Dates and Venue February 19 - 21, 2015, 8pm (Saturday, Feb 21 matinee at 2pm) | Queen Elizabeth Theatre

Music Giuseppe Verdi, Igor Stravinsky & Peter Tchaikovsky Costume Design Ben Benson (Ballo della Regina); Karinska (Symphony in Three Movements and Serenade) Lighting Design John Hall Artistic Director, Miami City Ballet Lourdes Lopez

Reviewer Nancie Ottem

Miami City Ballet stole the heart of the audience tonight. The evening, entitled Balanchine, offered three ballets choreographed by the legendary George Balanchine. Ballo della Regina with music by Verdi from the opera Don Carlos; Symphony in Three Movements with music by Stravinsky from Symphony in Three Movements and Serenade with music by Tchaikovsky from Serenade in C Major for String Orchestra.

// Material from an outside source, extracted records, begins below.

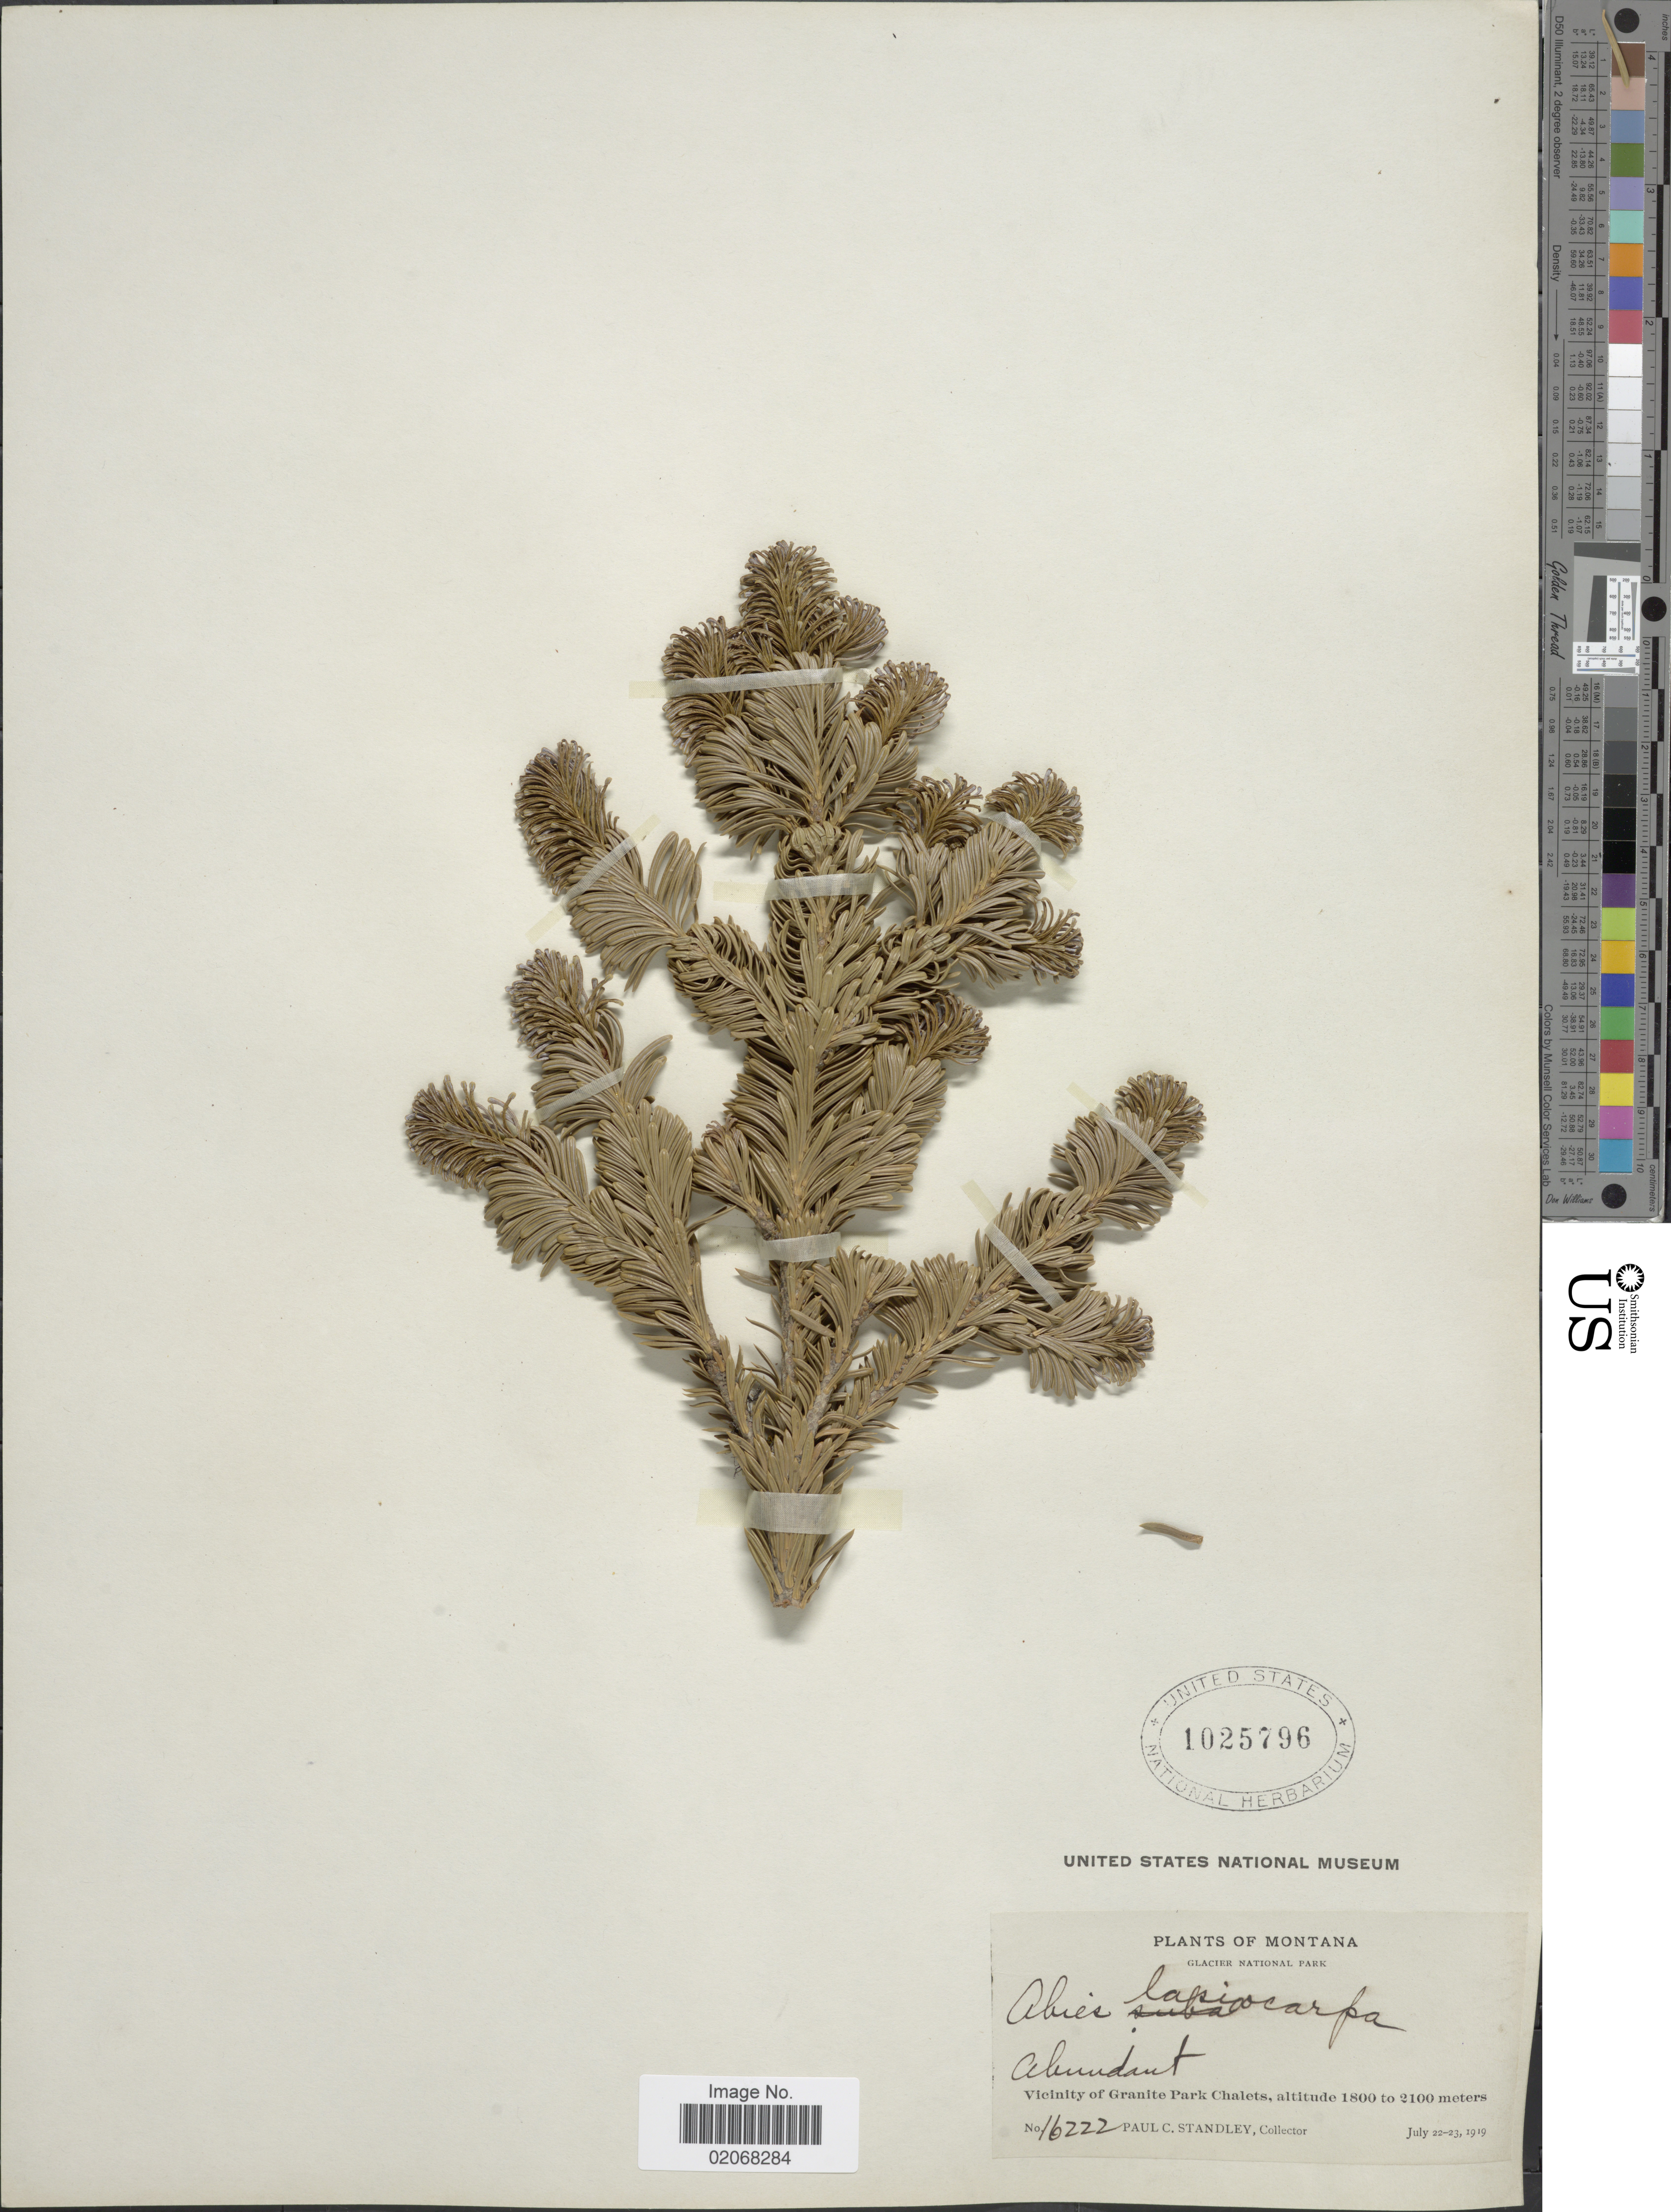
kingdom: Plantae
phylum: Tracheophyta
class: Pinopsida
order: Pinales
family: Pinaceae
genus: Abies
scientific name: Abies lasiocarpa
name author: (Hook.) Nutt.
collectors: P. C. Standley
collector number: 16222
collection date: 1919-07-22/1919-07-23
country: United States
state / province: Montana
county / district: Glacier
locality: Glacier National Park, Abundant, Vicinity of Granite Park Chalets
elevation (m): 1800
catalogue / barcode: US 1025796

Ballo della Regina opened the program with dancers sheathed in blue pastel diaphanous garments against a backdrop of blue clouded sky. The effect was magical and visually stunning. As the piece developed one appreciated the incredible strength and versatility of these dancers. The sequencing of the arm movements, the agility and grace of the pas de deux and the clever juxtaposition in the choreography exposed the talent and training this beautiful ballet offers the audience.

Symphony in Three Movements is the second ballet on the program. A very fast paced construction set against Igor Stravinsky’s Symphony in Three Movements, it pulses with energy. The sheer physicality of the high jumps, where the dancers seem to hover in the air, the weaving movement as they work through the sequencing and the contrast of the white and black costuming with the odd splash of red or tangerine compels the audience to engage. One is again, patently aware of the tremendous talent that infuses Miami City Ballet.

Serenade is the final ballet on the program. This is a piece of outstanding visual beauty and precision of timing. The choreography is timeless, highly innovative and must have been viewed as very avant garde when it was first presented in 1934 in New York. George Balanchine’s signature arm movements and constructed posing of groups of dancers within the ballet elevate Serenade to a realm of its own.

This is a superlative program that should not be missed.